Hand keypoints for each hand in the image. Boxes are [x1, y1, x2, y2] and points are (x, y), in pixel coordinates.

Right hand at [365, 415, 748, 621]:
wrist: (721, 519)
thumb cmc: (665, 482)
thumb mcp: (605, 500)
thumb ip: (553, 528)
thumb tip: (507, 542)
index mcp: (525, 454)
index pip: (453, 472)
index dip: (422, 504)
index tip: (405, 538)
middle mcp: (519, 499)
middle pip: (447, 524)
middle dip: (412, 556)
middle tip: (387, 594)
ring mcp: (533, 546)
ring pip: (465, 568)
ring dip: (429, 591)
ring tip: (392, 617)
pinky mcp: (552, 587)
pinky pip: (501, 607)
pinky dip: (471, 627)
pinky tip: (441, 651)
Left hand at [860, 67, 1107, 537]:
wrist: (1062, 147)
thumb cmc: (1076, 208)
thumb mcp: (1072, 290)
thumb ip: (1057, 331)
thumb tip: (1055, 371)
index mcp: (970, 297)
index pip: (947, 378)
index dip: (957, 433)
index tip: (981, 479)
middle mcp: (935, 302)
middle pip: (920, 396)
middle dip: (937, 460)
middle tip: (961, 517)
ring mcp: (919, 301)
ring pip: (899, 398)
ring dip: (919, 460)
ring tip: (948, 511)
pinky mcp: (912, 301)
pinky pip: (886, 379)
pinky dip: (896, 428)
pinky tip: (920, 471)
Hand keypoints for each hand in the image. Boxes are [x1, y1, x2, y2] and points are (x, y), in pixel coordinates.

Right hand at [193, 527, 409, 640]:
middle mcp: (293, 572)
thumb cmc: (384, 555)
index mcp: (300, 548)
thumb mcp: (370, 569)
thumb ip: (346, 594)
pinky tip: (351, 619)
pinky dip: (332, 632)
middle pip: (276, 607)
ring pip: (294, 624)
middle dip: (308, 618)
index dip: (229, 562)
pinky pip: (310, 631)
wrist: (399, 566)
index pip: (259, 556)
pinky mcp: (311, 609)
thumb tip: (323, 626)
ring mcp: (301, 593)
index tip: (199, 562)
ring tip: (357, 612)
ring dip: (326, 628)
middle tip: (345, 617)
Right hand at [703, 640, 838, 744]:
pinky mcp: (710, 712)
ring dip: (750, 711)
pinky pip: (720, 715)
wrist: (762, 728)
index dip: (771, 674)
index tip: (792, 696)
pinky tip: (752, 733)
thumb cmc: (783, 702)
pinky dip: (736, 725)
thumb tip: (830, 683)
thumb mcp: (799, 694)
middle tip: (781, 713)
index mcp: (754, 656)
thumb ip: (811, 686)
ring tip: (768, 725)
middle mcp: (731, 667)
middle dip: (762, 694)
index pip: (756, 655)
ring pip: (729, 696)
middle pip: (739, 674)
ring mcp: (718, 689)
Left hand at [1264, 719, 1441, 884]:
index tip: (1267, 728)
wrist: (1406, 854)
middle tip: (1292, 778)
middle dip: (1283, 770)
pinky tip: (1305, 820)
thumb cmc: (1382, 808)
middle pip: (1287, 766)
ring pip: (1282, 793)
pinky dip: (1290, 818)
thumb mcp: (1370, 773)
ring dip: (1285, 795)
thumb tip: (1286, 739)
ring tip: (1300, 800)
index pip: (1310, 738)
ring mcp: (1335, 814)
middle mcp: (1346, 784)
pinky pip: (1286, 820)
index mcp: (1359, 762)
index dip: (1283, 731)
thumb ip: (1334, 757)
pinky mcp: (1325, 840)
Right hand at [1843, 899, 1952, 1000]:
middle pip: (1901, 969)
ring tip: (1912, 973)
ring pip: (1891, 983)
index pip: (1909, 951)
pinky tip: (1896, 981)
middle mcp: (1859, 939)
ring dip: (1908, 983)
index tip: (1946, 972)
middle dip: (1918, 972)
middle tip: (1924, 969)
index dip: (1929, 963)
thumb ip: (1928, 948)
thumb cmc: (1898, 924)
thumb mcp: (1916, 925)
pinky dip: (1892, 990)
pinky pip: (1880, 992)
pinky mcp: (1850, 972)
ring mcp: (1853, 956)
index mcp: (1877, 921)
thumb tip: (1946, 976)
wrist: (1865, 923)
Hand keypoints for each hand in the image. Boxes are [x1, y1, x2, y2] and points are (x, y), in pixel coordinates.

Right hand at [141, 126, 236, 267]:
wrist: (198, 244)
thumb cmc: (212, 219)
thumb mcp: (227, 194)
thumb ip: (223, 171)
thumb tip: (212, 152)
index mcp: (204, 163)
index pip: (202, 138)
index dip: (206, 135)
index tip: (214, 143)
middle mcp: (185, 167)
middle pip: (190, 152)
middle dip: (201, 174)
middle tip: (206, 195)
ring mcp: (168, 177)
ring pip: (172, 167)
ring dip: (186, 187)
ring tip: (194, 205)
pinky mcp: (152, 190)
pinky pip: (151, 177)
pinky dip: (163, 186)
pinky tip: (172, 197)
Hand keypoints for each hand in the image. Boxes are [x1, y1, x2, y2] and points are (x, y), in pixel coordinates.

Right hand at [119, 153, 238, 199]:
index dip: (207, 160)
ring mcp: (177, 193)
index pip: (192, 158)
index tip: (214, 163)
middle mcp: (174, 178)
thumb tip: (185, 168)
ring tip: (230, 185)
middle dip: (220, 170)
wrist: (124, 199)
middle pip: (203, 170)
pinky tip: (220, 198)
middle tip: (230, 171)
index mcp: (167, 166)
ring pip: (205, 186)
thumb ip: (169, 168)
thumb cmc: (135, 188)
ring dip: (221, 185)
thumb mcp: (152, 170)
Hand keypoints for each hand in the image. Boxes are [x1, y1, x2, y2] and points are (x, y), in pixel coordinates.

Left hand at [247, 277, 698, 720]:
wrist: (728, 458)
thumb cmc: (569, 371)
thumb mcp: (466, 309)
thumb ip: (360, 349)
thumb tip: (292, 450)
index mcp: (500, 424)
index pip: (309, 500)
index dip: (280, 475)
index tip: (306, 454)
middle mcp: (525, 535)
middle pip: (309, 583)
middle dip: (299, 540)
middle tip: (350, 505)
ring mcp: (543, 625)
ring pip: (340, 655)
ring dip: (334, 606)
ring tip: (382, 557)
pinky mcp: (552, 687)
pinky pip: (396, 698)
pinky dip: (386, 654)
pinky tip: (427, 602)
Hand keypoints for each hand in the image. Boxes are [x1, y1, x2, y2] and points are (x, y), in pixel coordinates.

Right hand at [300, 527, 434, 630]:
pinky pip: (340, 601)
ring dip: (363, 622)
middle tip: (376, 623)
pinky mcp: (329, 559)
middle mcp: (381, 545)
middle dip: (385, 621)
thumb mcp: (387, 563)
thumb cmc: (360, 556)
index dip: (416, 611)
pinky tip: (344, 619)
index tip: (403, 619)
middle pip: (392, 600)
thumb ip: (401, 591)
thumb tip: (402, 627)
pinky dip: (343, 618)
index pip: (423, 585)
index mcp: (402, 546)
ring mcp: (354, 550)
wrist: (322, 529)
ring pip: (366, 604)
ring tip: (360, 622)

+++

*TASK TO CARRY OUT*: Copy all lines from the data that hold the word "Right".

*OUTPUT OF THE EXERCISE*:
Right hand at [365, 415, 748, 621]:
Right hand at [193, 527, 409, 640]:
Right hand at [703, 640, 838, 744]:
Right hand at [1843, 899, 1952, 1000]:
Right hand at [141, 126, 236, 267]:
Right hand at [119, 153, 238, 199]:
Right hand at [300, 527, 434, 630]:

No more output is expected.